Safe Handling of Pool Chemicals

The chemicals used to treat the water in swimming pools have also been known to cause serious injuries. Here are some guidelines for handling and using pool chemicals safely.

  • Secure pool chemicals in their original containers and in an appropriate location. Don’t leave chemicals out where children (or pets) have access to them.
  • Open and handle chemicals in a well-ventilated area. Wear appropriate safety equipment, such as goggles or a mask, as directed by the label.
  • Add pool chemicals as directed by the product label. Never mix different chemicals, especially chlorine with acid. Pre-dissolve chemicals only when directed by the label. Add pool chemicals to water, but never add water to pool chemicals.
  • Wait until pool chemicals are dissolved and/or dissipated before entering the pool.

Insurance Coverage

Be sure to notify your insurance company that you have a pool and discuss appropriate coverage with your insurance professional.

In legal terms, pools are an “attractive nuisance,” and the additional risk may call for greater liability protection.
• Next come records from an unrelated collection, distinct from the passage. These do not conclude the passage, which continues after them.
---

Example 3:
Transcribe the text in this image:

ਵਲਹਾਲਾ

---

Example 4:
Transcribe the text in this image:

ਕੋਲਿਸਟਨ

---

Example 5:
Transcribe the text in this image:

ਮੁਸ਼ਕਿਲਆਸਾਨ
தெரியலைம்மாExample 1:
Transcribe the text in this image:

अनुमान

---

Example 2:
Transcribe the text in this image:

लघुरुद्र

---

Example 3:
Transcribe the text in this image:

If you own a pool, consider increasing your homeowners policy liability limits to $300,000 or $500,000. You might also purchase an umbrella policy that could provide higher liability limits and extra protection for a wider range of risks.

In addition to liability coverage, it might be wise to have enough homeowners coverage to repair or replace your pool if it is damaged in a severe storm or other type of disaster. Coverage for earthquake damage requires a separate policy.